Predicting New-onset Exertional and Resting Hypoxemia in Fibrotic Interstitial Lung Disease

医学 低氧血症 间质性肺病 队列 心脏病学 内科学 特发性肺纤维化 肺活量 扩散能力 比例危险模型 危险系数 置信区间 肺功能
作者
Ferhan Saleem,Christopher J. Ryerson,Nandini Sarma,Kerri A. Johannson,Veronica Marcoux,Jolene H. Fisher,Deborah Assayag,H. Manganas,Nasreen Khalil,Julie Morisset,Ian Glaspole,Nicole Goh,Justin M. Oldham,Gerard Cox,Charlene D. Fell,Andrea S. Gershon,Andrew J. Halayko,Nathan Hambly,S.D. Lok,Shane Shapera,Teresa To,Pearce Wilcox,Alyson W. Wong,Martin Kolb,Yet H. Khor
出处
期刊:Annals of the American Thoracic Society [American Thoracic Society]

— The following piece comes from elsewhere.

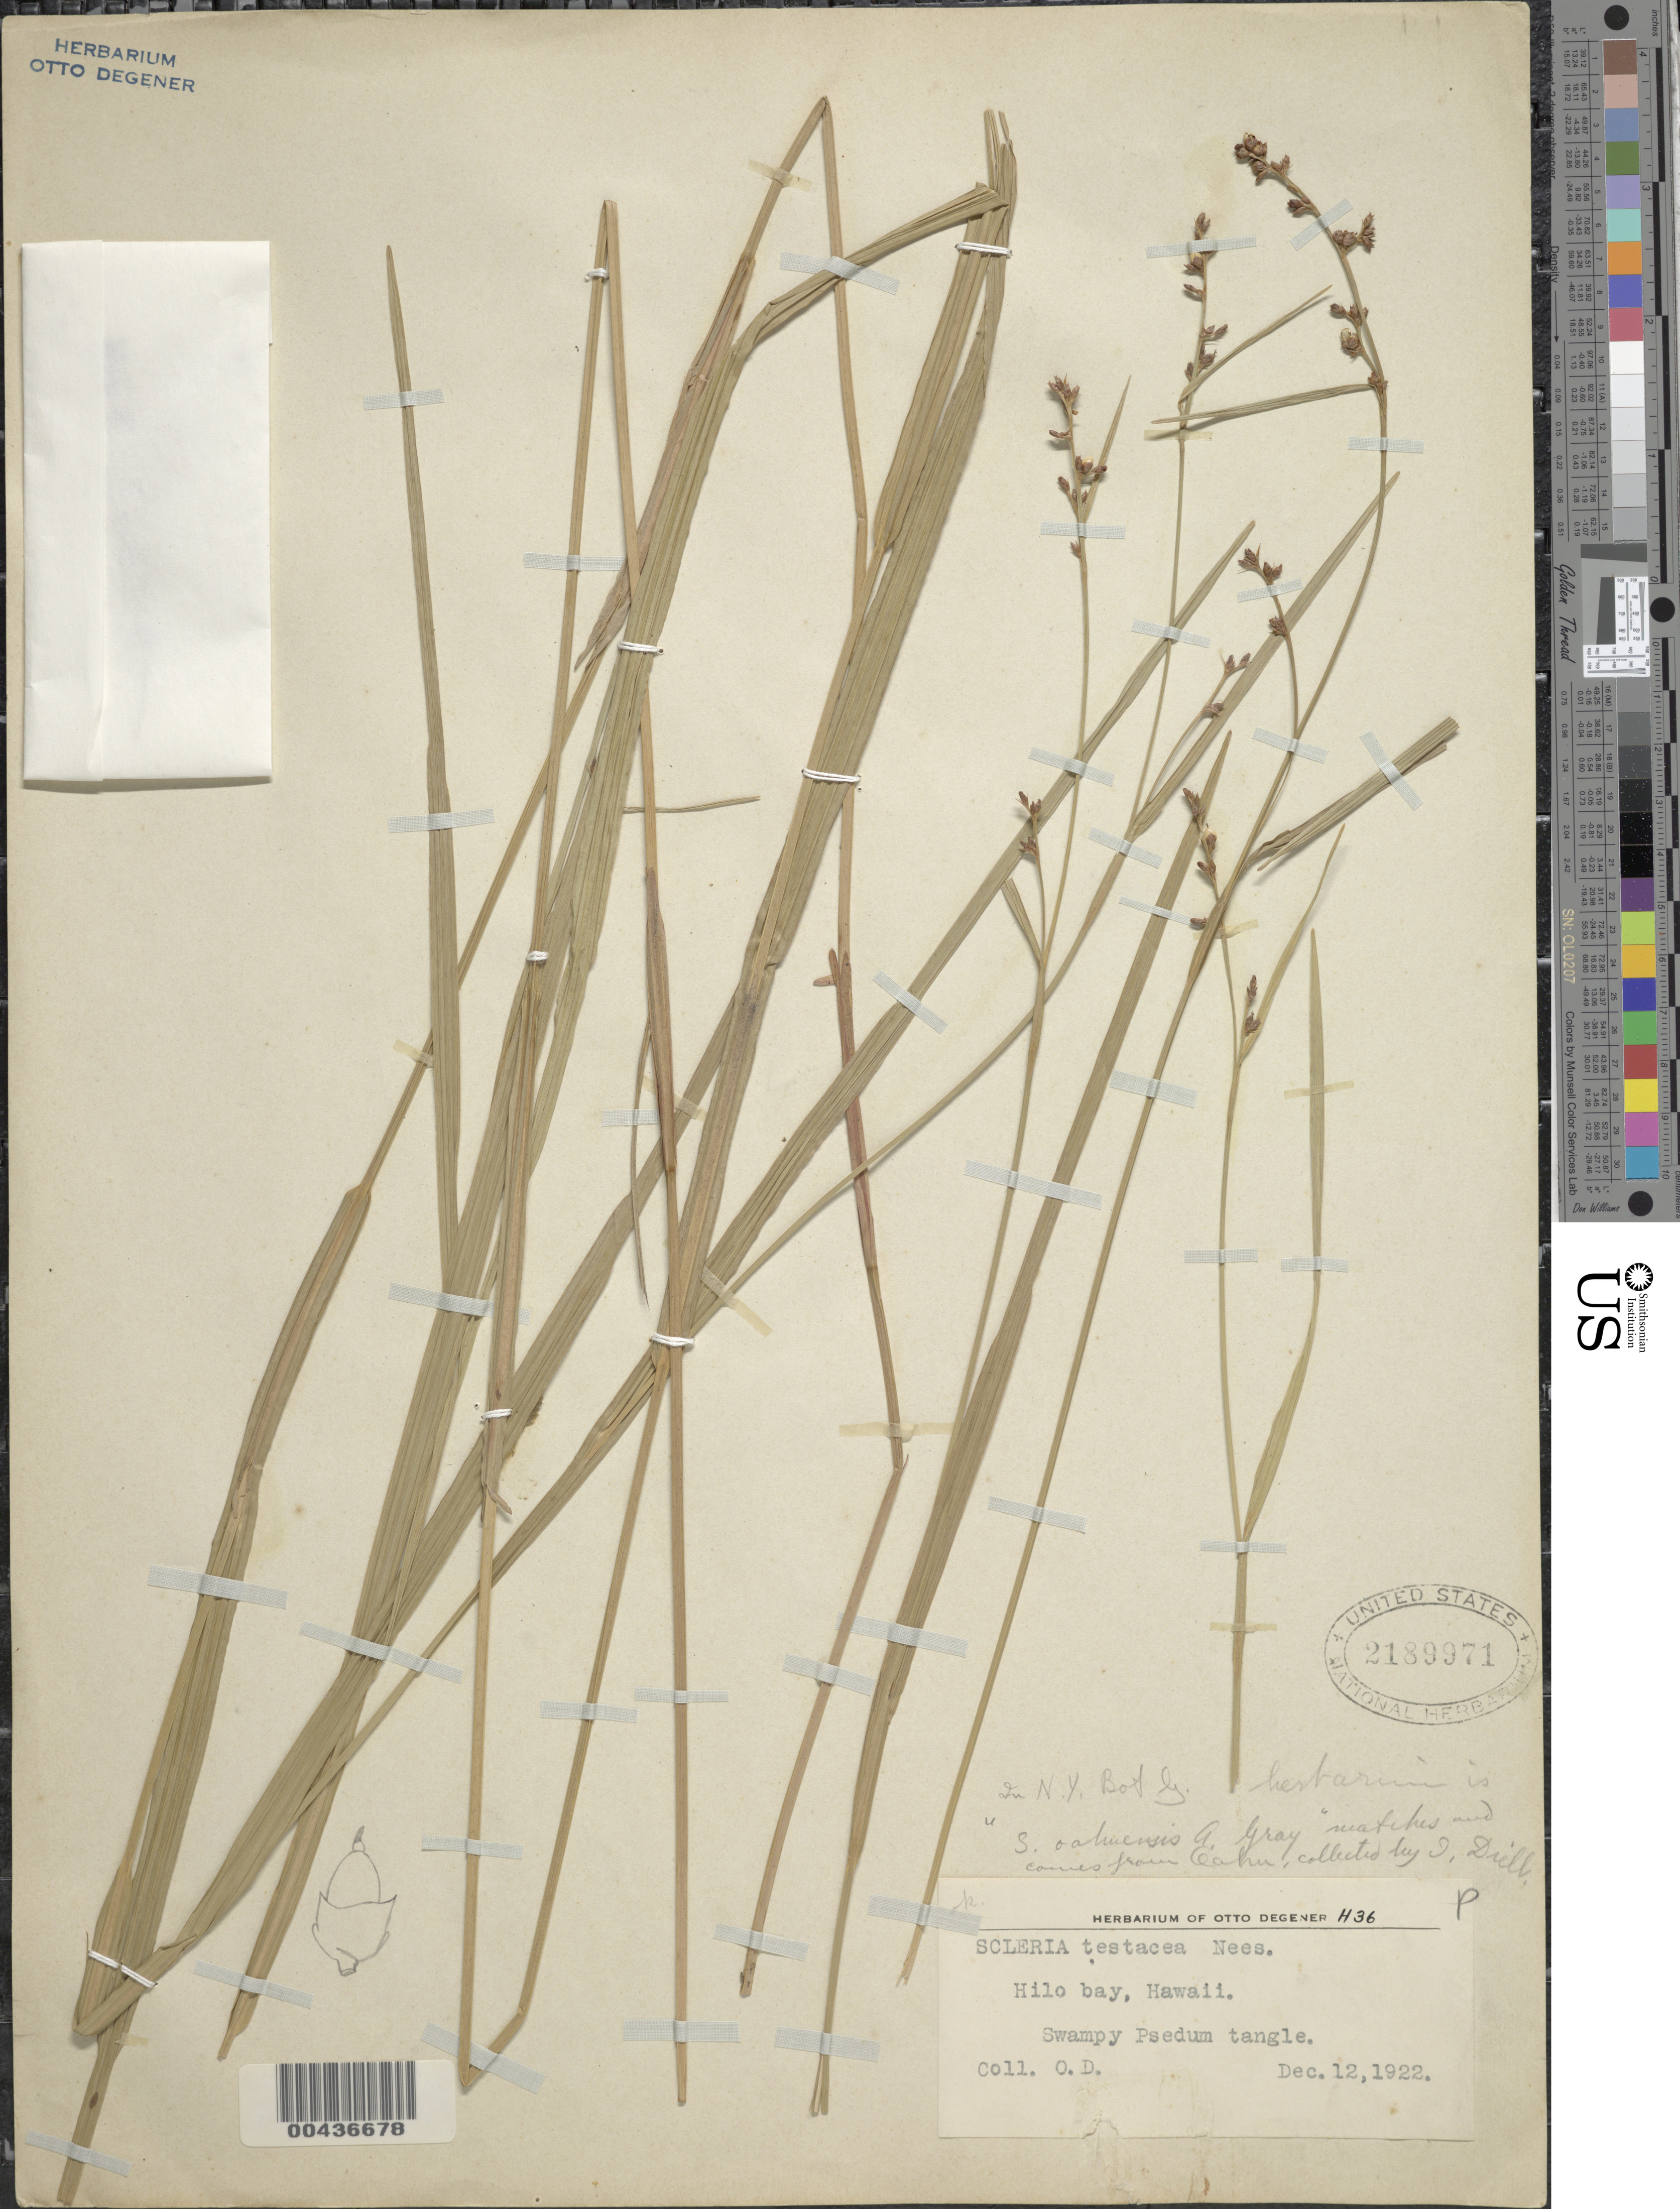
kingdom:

卷期号:20 (12): 1726-1734 被引量:3
标识
DOI:10.1513/annalsats.202303-208oc
摘要

Rationale: Hypoxemia in fibrotic interstitial lung disease (ILD) indicates disease progression and is of prognostic significance. The onset of hypoxemia signifies disease progression and predicts mortality in fibrotic ILD. Accurately predicting new-onset exertional and resting hypoxemia prompts appropriate patient discussion and timely consideration of home oxygen. Objectives: We derived and externally validated a risk prediction tool for both new-onset exertional and new-onset resting hypoxemia. Methods: This study used ILD registries from Canada for the derivation cohort and from Australia and the United States for the validation cohort. New-onset exertional and resting hypoxemia were defined as nadir oxyhemoglobin saturation < 88% during 6-minute-walk tests, resting oxyhemoglobin saturation < 88%, or the initiation of ambulatory or continuous oxygen. Candidate predictors included patient demographics, ILD subtypes, and pulmonary function. Time-varying Cox regression was used to identify the top-performing prediction model according to Akaike information criterion and clinical usability. Model performance was assessed using Harrell's C-index and goodness-of-fit (GoF) likelihood ratio test. A categorized risk prediction tool was developed. Results: The best-performing prediction model for both new-onset exertional and new-onset resting hypoxemia included age, body mass index, a diagnosis of idiopathic pulmonary fibrosis, and percent predicted forced vital capacity and diffusing capacity of carbon monoxide. The risk prediction tool exhibited good performance for exertional hypoxemia (C-index, 0.70; GoF, P = 0.85) and resting hypoxemia (C-index, 0.77; GoF, P = 0.27) in the derivation cohort, with similar performance in the validation cohort except calibration for resting hypoxemia (GoF, P = 0.001). Conclusions: This clinically applicable risk prediction tool predicted new-onset exertional and resting hypoxemia at 6 months in the derivation cohort and a diverse validation cohort. Suboptimal GoF in the validation cohort likely reflected overestimation of hypoxemia risk and indicated that the model is not flawed because of underestimation of hypoxemia.